Last week I attended my first show since November. I spent much of December and January wondering if live music was doomed yet again to fall victim to the COVID crisis, the omicron variant the perpetrator this time.

Thankfully, things cooled down enough post-holiday season for me to snag a ticket to see Manchester Orchestra, who were supported by Foxing and Michigander. It is hard to pass up an opportunity to see Foxing in both my and their backyard.

The number of shows I have seen in my life is unfathomable. Yet I had never attended a concert more for an opener than a main act. Don’t get me wrong, I like Manchester Orchestra a lot. Much more now that they have taken Foxing under their wing. But I love Foxing.

I learned that I should do this more often: go for the opener.

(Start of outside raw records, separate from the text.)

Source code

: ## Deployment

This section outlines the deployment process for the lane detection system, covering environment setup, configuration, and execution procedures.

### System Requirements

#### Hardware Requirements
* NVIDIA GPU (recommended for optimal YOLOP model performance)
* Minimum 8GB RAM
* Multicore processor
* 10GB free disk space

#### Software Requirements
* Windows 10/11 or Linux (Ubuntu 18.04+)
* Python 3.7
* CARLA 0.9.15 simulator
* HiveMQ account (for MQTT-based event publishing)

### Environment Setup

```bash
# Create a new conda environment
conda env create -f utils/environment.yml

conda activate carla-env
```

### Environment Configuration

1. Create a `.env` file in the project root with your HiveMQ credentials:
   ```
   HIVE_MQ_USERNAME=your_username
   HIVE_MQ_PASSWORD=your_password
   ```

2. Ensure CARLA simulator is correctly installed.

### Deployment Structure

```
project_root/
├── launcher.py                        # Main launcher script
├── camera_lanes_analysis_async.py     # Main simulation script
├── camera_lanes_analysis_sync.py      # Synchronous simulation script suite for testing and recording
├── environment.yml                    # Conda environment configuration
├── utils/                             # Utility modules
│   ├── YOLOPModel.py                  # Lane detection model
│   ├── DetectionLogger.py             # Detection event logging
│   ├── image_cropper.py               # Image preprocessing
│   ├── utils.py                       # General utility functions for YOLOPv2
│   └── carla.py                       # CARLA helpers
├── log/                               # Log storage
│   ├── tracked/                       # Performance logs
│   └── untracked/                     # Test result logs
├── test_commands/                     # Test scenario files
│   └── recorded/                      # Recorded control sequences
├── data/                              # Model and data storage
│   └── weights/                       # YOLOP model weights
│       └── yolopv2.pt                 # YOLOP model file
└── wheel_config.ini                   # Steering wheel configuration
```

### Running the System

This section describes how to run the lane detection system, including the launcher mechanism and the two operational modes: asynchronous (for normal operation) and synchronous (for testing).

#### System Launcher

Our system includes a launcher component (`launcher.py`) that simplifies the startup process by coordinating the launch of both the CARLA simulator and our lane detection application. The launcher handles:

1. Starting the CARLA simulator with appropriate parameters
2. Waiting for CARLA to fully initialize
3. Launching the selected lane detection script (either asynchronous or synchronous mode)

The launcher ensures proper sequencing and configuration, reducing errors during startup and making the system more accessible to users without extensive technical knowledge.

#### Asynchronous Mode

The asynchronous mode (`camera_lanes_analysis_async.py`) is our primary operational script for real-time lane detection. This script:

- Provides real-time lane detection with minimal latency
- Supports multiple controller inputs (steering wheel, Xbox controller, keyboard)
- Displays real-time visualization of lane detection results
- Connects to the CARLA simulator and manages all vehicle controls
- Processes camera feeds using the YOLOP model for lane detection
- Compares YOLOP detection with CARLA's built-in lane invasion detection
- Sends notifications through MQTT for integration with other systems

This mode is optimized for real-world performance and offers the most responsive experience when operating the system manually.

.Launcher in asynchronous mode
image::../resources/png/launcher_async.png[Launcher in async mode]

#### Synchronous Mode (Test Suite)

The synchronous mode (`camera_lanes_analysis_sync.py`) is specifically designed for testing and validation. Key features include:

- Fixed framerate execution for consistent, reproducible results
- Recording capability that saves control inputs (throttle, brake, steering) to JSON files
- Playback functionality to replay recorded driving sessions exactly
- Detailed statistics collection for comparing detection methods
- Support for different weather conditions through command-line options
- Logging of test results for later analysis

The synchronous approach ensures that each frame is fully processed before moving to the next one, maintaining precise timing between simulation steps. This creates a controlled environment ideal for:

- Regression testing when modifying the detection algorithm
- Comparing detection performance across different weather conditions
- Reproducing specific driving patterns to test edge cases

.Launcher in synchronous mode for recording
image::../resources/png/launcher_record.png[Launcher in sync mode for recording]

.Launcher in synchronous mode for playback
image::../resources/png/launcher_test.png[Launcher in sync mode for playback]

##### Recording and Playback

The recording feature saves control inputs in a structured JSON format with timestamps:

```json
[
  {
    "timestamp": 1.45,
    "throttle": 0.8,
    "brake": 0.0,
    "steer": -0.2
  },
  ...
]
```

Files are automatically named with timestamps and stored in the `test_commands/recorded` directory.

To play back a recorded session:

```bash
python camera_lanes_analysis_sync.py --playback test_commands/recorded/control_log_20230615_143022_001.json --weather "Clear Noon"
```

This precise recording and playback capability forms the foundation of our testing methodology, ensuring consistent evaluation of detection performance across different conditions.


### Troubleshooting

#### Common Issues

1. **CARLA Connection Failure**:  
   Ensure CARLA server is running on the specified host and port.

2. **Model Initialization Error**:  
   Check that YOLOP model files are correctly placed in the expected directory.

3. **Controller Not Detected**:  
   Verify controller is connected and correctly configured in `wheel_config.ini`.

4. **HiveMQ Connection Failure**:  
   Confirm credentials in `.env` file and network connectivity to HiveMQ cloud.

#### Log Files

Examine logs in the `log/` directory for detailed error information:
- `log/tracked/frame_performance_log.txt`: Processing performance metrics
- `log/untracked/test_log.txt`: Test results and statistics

Go for the opener so that you can use every opportunity to gush about the opener in obligatory pre-show small talk with random concertgoers whom you will probably never encounter again in your life.

Go for the opener so that you can be one of few who gives a damn about anyone besides the headliner because let’s face it: your favorite band was probably an opener for someone else.

Go for the opener so that you are on your toes after you storm into the venue, knowing that your favorite group will play sooner than later. The people around you may snooze, forget they are even at a concert until the main act starts at 9:15. Instead you are on edge, as the beloved opener will step on stage before your non-concert day bedtime.

Go for the opener so that you can practice not caring what other people think. The half-comatose people around you might shoot you weird looks whenever they lift their eyes from their phones or snap out of staring into space after thinking about nothing, seeing you pour all your energy into appreciating the opener. Who does that?

Go for the opener so that you can enjoy your favorite band’s songs without being subject to the awful voices of your fellow concertgoers, which often drown out the otherwise beautiful sounds emitted from the stage. No one else knows the lyrics, so it feels like the band is playing just for you. Untarnished bliss.

Go for the opener so that you lose it when they switch up the setlist from the last leg of the tour and unexpectedly add your favorite song from their newest album. No one else reacts. You feel like the band somehow saw you and chose to read your mind.

Go for the opener so that you can earn a setlist from the guitarist. No one else knows who the hell these people are, so when no one else jumps at the opportunity to beg for a setlist, he immediately responds to you calling his name and jumping up and down – wow, someone in the audience knows who he is? – and awards you the piece of paper, which you treasure so much that you want to frame it when you get home.

Go for the opener so that the people next to you request to take a photo of the setlist now frozen in your grasp and then ask how long you have been a fan of the band who just graced the stage. You jump to answer their questions, eager to sprinkle in any random detail about the opener’s discography if prompted. Four or five years, you tell them.

Go for the opener so that after their performance you almost forget that the night is not over. There’s more!

Go for the opener so that there is no line for the stuff you may want to buy when you wander over to the merch table after the show. Your size probably isn’t sold out either.

Go for the opener so that walking 1.5 miles in the pouring rain and taking the metro after eleven o’clock to get home are not prices to pay but rather opportunities to replay every detail from the opener’s set in your head.